She was named one of The 100 Best Writers of the Century by Writer’s Digest in 1999, so if you’re looking for a fly-by-night success story, you have the wrong person. Margaret Atwood is far from the one-time success writer, with over 50 titles including Alias Grace and The Handmaid’s Tale, spanning everything from poetry, fiction, social history, criticism to children’s books, and now an opera. It’s obvious to most that Atwood is nothing short of a literary giant.
Atwood continues this literary prowess in her new novel The Blind Assassin (Doubleday). Just like any author with a new release, Atwood says that she hopes readers expect a story that will “interest” them.
| You tend to keep the endings of your novels very open and ambiguous. Why not provide an absolute, concrete ending?
Well, partly because I live in the 21st century and we don’t have a lot of total faith anymore in: ‘This is the happy ending, this is the only happy ending and this is the only way the story can possibly end.’ We tend to consider alternatives … We don’t get closure in our society as much as we used to—things are just more open-ended, so it’s partly for that reason. And the other reason is that I like the reader to feel that they can participate in the active imagination that is the novel.
“Set mostly in the tumultuous ’30s, The Blind Assassin concerns two sisters, one of whom has driven a car off a cliff in 1945,” she says. “The survivor, Iris—now 82—tells the story behind this event, and also behind the posthumous publication of the notorious sex and science fiction novel, The Blind Assassin.”
Being the successful writer that she is, Atwood knows that with every new novel looms the threat of criticism; however, she doesn’t let that threat bother her. “No matter what you do, some people won’t like you.”
She says that the best piece of advice ever given regarding literary criticism is in the introduction of John Bunyan’s The Pilgrim’s Progress, Part 2, where Bunyan holds a conversation with his book. He gives the book instructions to go out and present itself at people’s doors. The book responds that it’s afraid, and Bunyan tells the book to keep a stiff upper lip. Then the book asks what to do if people don’t like it, and Bunyan says that some people don’t like chicken and others fish—so, obviously, some won’t like the book.
Atwood’s casual attitude about writing and the criticism it renders is what makes her the writer she is today.
“When you’re publishing a book and doing that [book] tour, you automatically don’t have time to get too worried about the reviews.”In fact, most of the time Atwood doesn’t even read the reviews of her work, so she simply “saves them for later.”

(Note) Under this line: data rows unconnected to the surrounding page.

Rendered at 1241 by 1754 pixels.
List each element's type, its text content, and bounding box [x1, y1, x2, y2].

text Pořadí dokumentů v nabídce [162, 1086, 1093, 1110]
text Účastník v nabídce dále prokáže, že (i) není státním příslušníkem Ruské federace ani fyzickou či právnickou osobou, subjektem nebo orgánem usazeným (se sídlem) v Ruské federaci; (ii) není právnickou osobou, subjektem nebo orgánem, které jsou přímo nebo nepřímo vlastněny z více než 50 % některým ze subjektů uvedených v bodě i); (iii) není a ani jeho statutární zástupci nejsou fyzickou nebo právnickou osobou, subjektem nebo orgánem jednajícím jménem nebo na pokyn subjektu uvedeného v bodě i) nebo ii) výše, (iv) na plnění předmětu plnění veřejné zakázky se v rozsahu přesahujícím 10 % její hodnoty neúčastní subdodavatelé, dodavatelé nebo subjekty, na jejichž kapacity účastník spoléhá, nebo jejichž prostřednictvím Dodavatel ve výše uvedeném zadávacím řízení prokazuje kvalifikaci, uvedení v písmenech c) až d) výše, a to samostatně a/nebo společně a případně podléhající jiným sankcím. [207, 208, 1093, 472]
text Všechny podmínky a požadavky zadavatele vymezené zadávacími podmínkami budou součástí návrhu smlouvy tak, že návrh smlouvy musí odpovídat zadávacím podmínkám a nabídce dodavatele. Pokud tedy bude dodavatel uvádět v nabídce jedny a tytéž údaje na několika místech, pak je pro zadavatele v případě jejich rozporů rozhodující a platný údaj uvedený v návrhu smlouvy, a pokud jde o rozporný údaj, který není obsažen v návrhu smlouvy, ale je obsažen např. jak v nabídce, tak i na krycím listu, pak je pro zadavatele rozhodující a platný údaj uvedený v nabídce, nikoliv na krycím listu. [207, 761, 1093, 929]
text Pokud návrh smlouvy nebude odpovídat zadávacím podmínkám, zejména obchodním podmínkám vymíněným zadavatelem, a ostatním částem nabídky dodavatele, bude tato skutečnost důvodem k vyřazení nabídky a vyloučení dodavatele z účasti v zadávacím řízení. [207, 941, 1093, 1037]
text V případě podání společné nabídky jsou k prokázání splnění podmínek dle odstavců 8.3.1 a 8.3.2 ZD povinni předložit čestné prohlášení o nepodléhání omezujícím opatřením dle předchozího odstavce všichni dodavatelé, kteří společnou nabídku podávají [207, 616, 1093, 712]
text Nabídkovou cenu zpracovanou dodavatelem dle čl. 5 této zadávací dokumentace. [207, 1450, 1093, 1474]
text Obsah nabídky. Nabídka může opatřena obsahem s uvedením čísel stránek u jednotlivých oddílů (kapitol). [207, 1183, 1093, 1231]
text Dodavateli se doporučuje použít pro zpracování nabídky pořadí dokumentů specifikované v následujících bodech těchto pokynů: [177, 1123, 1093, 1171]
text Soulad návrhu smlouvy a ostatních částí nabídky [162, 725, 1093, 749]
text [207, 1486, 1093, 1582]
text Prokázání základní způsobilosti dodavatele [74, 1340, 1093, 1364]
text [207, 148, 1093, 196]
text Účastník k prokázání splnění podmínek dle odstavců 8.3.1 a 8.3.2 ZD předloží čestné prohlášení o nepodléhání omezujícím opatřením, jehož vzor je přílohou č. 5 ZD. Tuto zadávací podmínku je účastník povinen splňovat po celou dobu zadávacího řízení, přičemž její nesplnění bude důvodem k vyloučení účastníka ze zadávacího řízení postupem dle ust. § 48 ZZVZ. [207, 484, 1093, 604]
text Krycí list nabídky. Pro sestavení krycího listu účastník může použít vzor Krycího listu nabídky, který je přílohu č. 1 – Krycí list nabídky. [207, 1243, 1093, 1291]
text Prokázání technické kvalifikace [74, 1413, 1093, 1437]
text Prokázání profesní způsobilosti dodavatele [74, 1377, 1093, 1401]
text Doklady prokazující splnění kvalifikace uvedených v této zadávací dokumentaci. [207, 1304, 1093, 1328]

The obvious time constraint on authors could feasibly render them inactive for any given period of time, but not Atwood. She completed The Blind Assassin while writing an opera for the Canadian Opera Society, a project she is still working on.
Her obvious devotion to simultaneous writing projects also lends to her talent of writing in a variety of genres. Most consider such dexterity literary genius, but not Atwood—she writes in a variety of genres simply because no one told her not to.
“I think if I had gone to creative writing school they probably would have said pick one or the other. But since I didn’t do that because there were hardly any at that time, I didn’t see any reason why I shouldn’t do what struck me.”
It’s what strikes her that makes Atwood a prolific writer—a writer who is often called out on the manifestation of her political activism in her works. However, Atwood doesn’t see her political activism as something inherent to writers, but rather as a regular duty that people, as citizens, have. She does recognize, though, that writers tend to be a mouthpiece for such activism.
“Writers often get shoved to the forefront partly because they are articulate, partly because they often do have opinions.
“But also partly because they don’t have jobs—nobody can fire them and therefore, they find themselves being spokespersons for people who might think the same thing but be afraid to say it.”
It’s that understanding of human nature and her role as a writer that fuels Atwood’s craft. She recognizes that, as a writer, you need to do what “beckons” to you.
“In other words, falsely straining yourself to put something into a book where it doesn’t really belong, it’s not doing anybody any favors. And the reader can tell.”
Atwood recognizes that readers can tell a lot of things simply by the literary devices writers employ. Sometimes, though, readers misunderstand these devices. For instance, many people call Atwood’s novels “pro-feminist” for the mere fact that she employs strong female characters, but that’s not entirely the case. “Just because something has a woman in it, doesn’t mean it’s feminist.
“You can call James Joyce’s Ulysses a feminist novel and it would be. But what kind of world are we living in when half of the human race is women and you put some of them in your book, you’re a feminist?”
So, instead of seeing her novels as pro-feminist, Atwood likes to look at them as stories of human nature. “They [novels] don’t purport to be factual relations of events that actually happened,” she says. “In other words, they’re not like stories you read in the newspaper in which you kind of hope they might be true.” Rather, she says the idea of a novel with regard to human nature, is that it’s not true about one particular character, but “true about human nature.”
This article appeared in the October 2000 issue of Writer’s Digest.